Page:
利用者:Xiaoxiangquan/GoogleSummerOfCode/2011/Internationalization/design
Garlic's Internationalization Design
We use GNU Gettext to translate strings. Here is the standard workflow.
GNU Gettext Workflow
- Firstly, a programmer writes a piece of code containing strings that he wants them to be translated into end users' local language. The original code is like:
ot->name = "Quit";
To use GNU Gettext, the programmer wrote like this:
/* header for gettext */
#include <libintl.h>
...
ot->name = gettext("Quit");
- Then the programmer ran the command xgettext, which will scan the source files specified, and gather the words in gettext(""). Finally, xgettext will gennerate a .pot file, whose suffix means a PO Template.
- A po is a translation file with items like:
msgid "Wave" msgstr "Vague"
Actually, this is a po for French, generally named fr.po. Translators use msgmerge command to merge the old PO and the newly updated POT, then all the new changes will be available to see in the PO. If there is no "Quit" item in the old PO, now there will be:
msgid "Quit" msgstr ""
Then translators can open the PO and fill untranslated strings.
- After the PO is translated, anyone can execute a msgfmt command to compile it as a MO file, and replace the old one used by the application. And the repository maintainer could update the MO to the trunk, too.
- At runtime, the gettext("Quit") calling will find the "Quit" entry in the MO and replace the string with the mapped one. Finally, users see a localized message if he has set application's locale and language properly.
Note that If there is no target entry or just an empty one, the calling will return the original message.
Now as you can see, this work has great need for cooperations.
More about Gathering and Translating
In the process above, the gettext(str) act as two roles: mark the string to be gathered by xgettext command, and do the real translate at runtime. Actually, we can seperate these two stages as follows:
#define Mark(msgid) msgid
#define Trans(msgid) gettext(msgid)
...
ot->name = Mark("Quit");
ot->name = Trans(ot->name);
In this style, the Mark() do nothing. But if we add "Mark" as a keyword for xgettext, the command will notice that "Quit" should be gathered. And at runtime, the Trans() calling will do the real thanstation.
Note that the xgettext is not intelligent enough to notice the "Quit" through Trans() calling, as the ot->name is not an evident string. Even the following syntax will not pass:
#define SubStr "DEF"
...

Material:
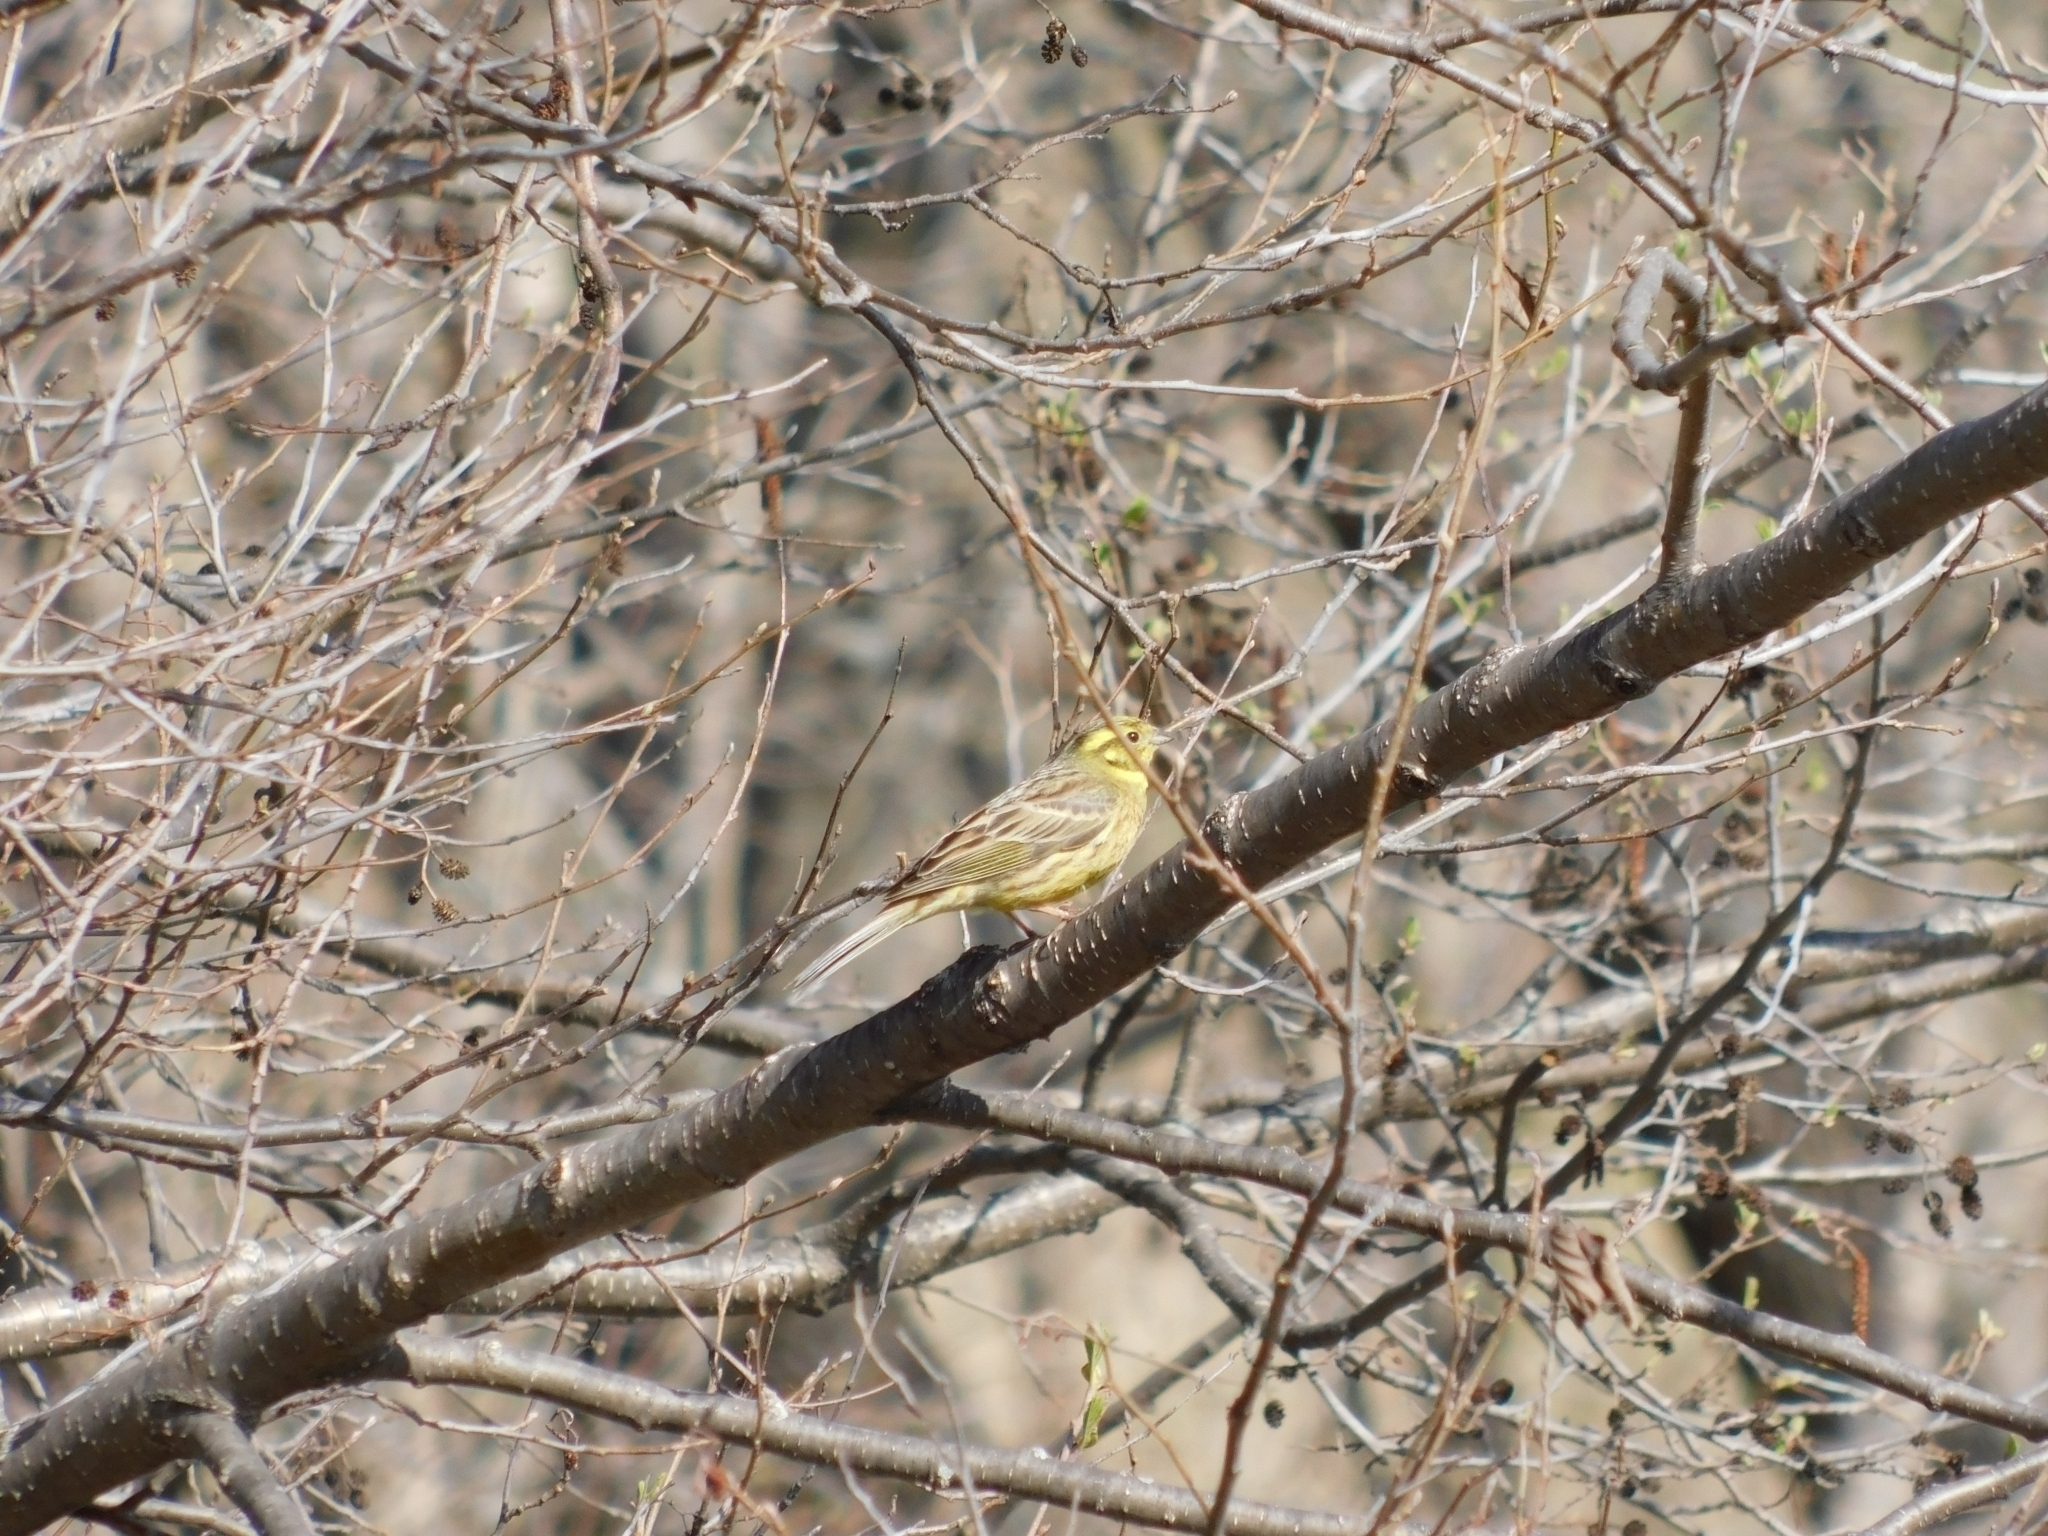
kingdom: Animalia
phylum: Chordata
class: Aves
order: Passeriformes
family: Emberizidae
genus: Emberiza
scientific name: Emberiza citrinella
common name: Yellowhammer
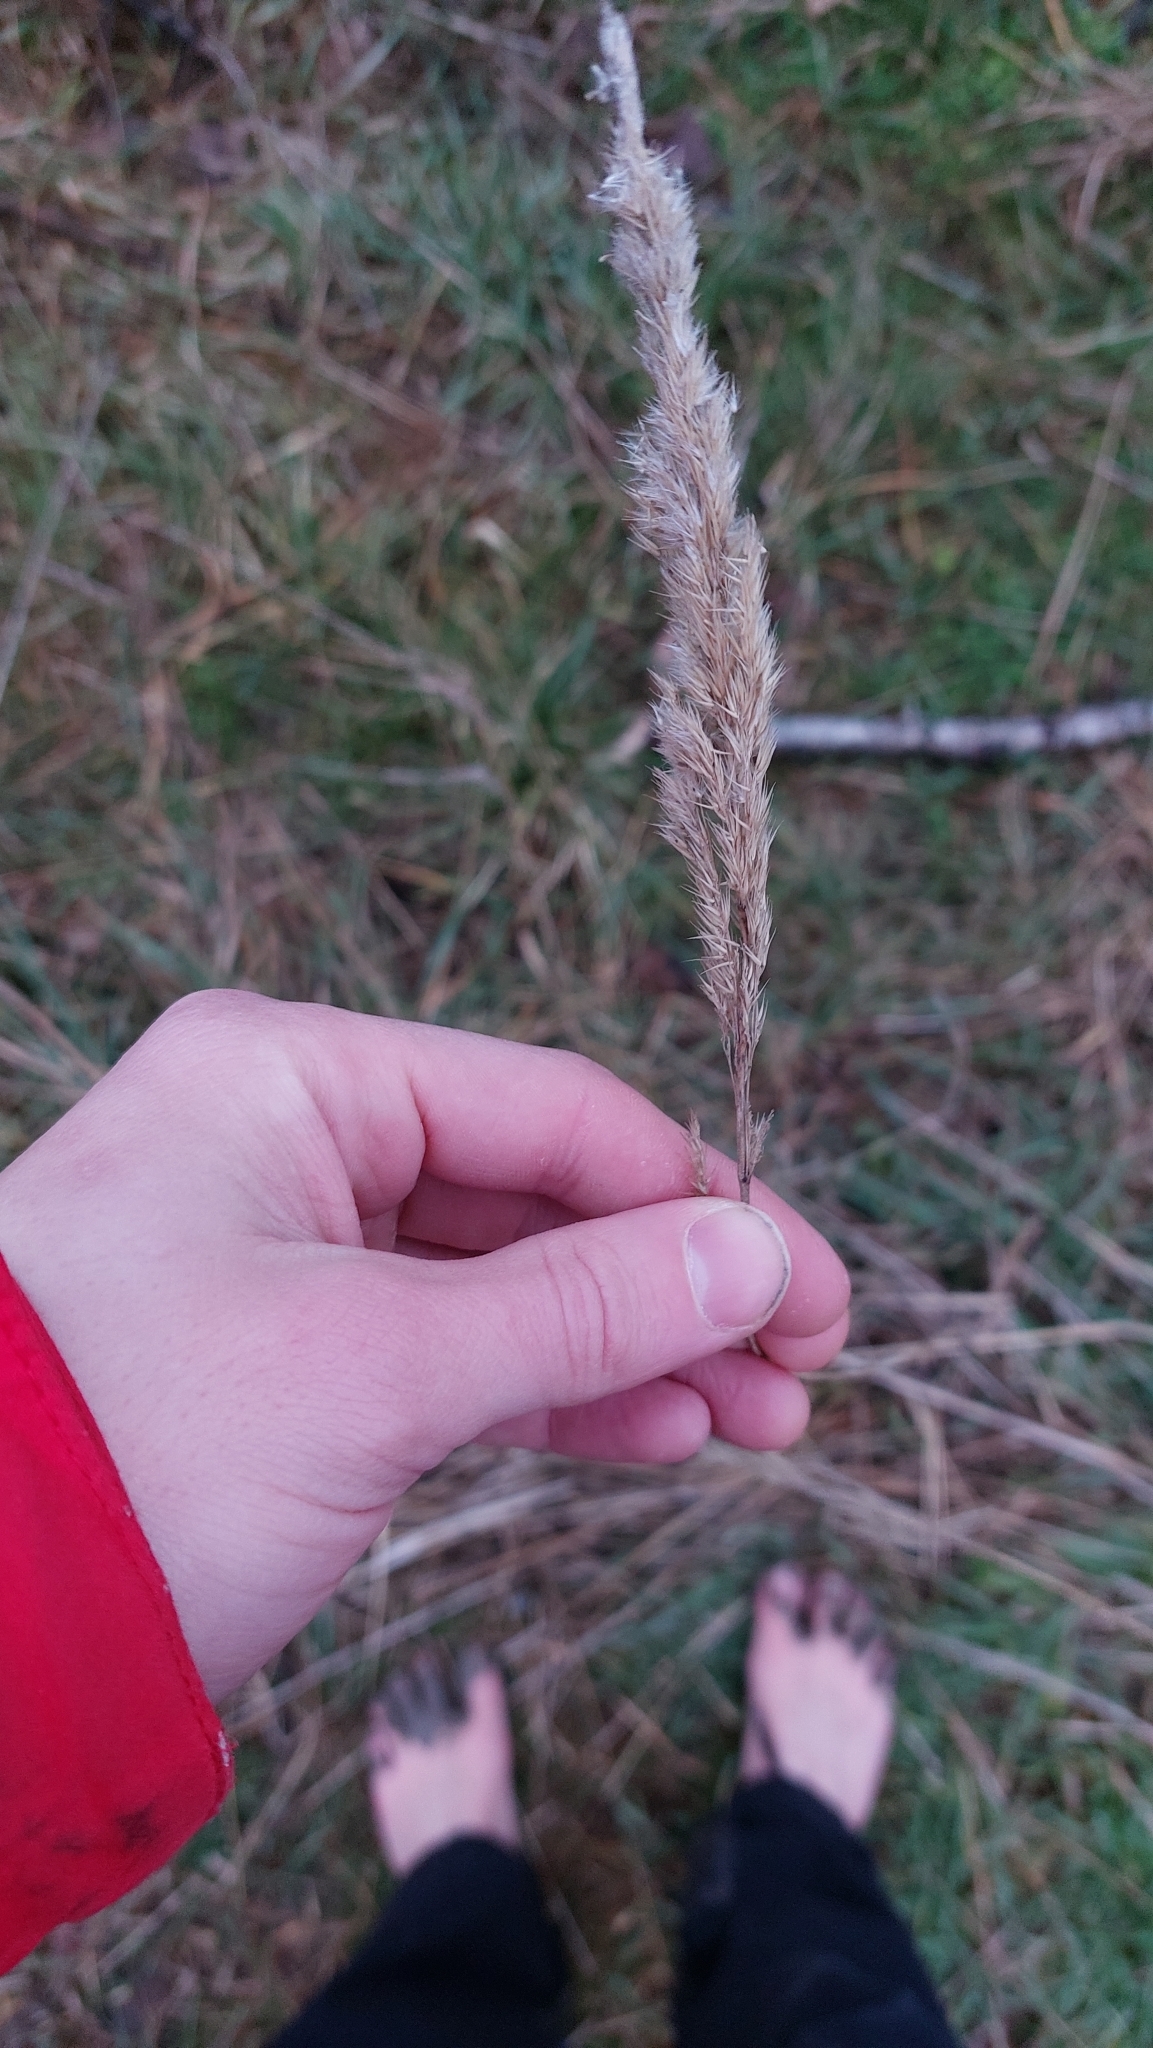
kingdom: Plantae
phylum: Tracheophyta
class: Liliopsida
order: Poales
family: Poaceae
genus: Calamagrostis
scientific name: Calamagrostis epigejos
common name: Wood small-reed
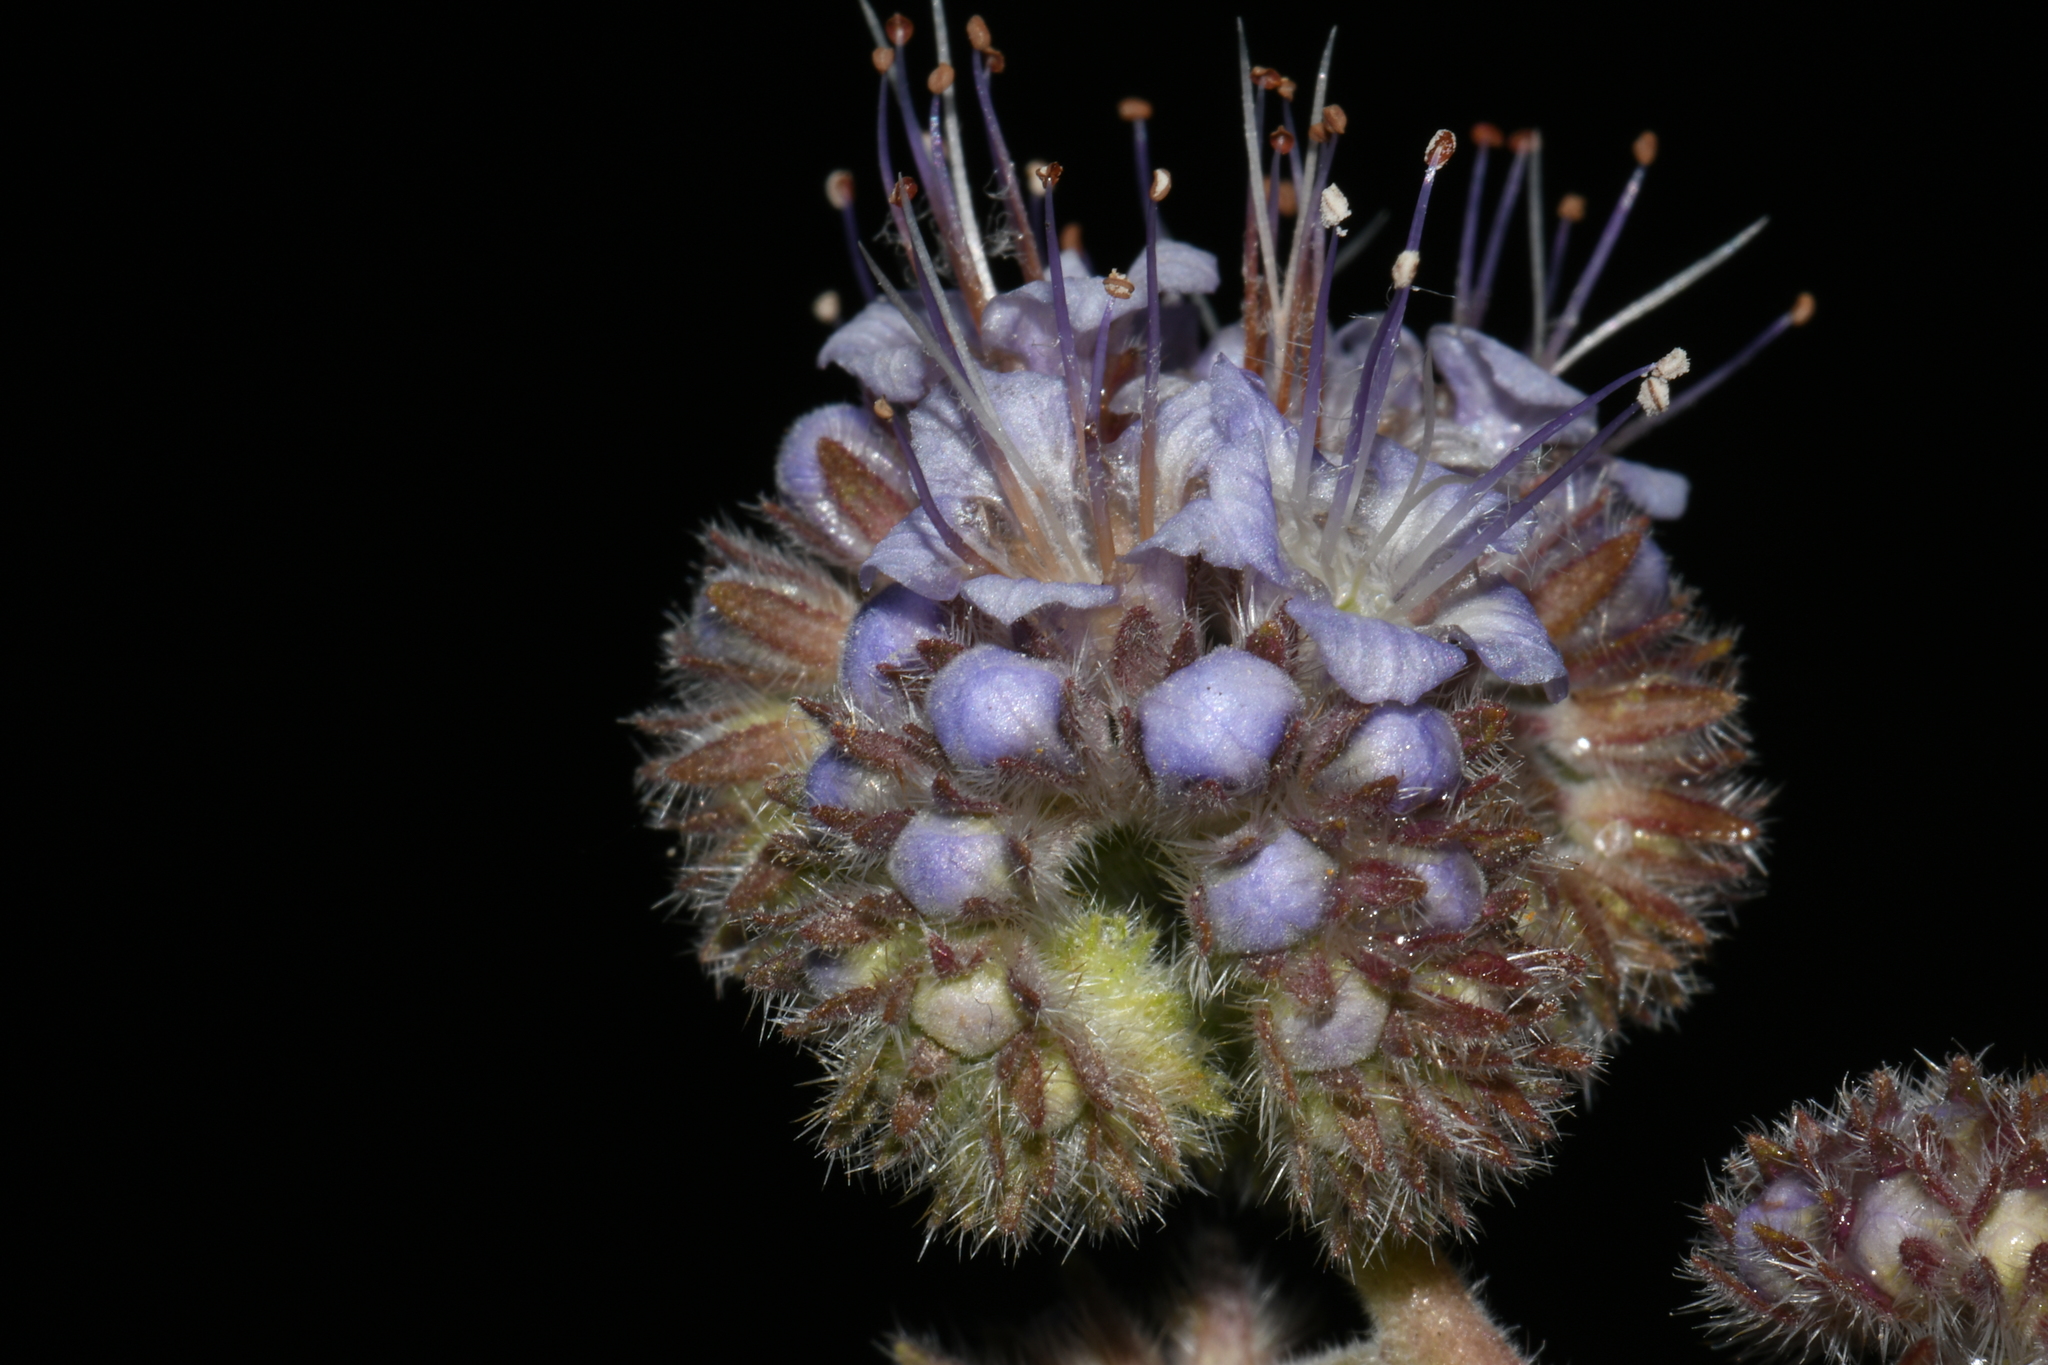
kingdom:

Stated exercise A: According to the page on Garlic's internationalization design, what does the gettext call return when the MO file has no target entry or only an empty one?
Stated exercise B: Pick up the page on Garlic's internationalization design at the point where it stops and keep writing it.

Output A: It returns the original message.

Output B:
/* cannot recognize string constants concatenated with macro */
ot->name = gettext("ABC" SubStr "GHI");
While simple string constants concat could be handled well:
/* xgettext works well to gather "ABCDEFGHI" */
ot->name = gettext("ABC" "DEF" "GHI");
Further more, format string can be handled well only if the translated string contains the same number and type of format elements, or else a runtime error may occur:
/* make sure the translated "Hello, %s!" contains "%s" */
printf( gettext("Hello, %s!"), gettext("world") );
Garlic's Gettext Framework
Supporting Files
Let's see the related file tree first:
/po: Contains all PO and POT files, as well as some updating tools. ---/blender.pot: The PO Template ---/*.po: All translations ---/POTFILES.in: All source files containing messages to be handled ---/update_pot.py: Script to update the blender.pot. ---/update_po.py: Script to update the *.po. ---/update_mo.py: Script to compile the *.po. /release/bin/.blender/locale: Contains all compiled translations. ----------------------------/*/LC_MESSAGES/blender.mo: Compiled translation for single language.
Update POT
The update_pot.py will scan all the source files listed in the POTFILES.in. The command is like:
# --files-from specifies the files list
# --keyword specifies what indicates a target string
# --output specifies output file
# --from-code specifies string encode
xgettext --files-from=POTFILES.in
--keyword=_ --keyword=N_
--output=blender.pot
--from-code=utf-8
Generally, xgettext takes gettext() ans _() as default keywords, but it's not bad to repeat for clarity. As you can see, in Garlic we also use another keyword, N_(). See details later.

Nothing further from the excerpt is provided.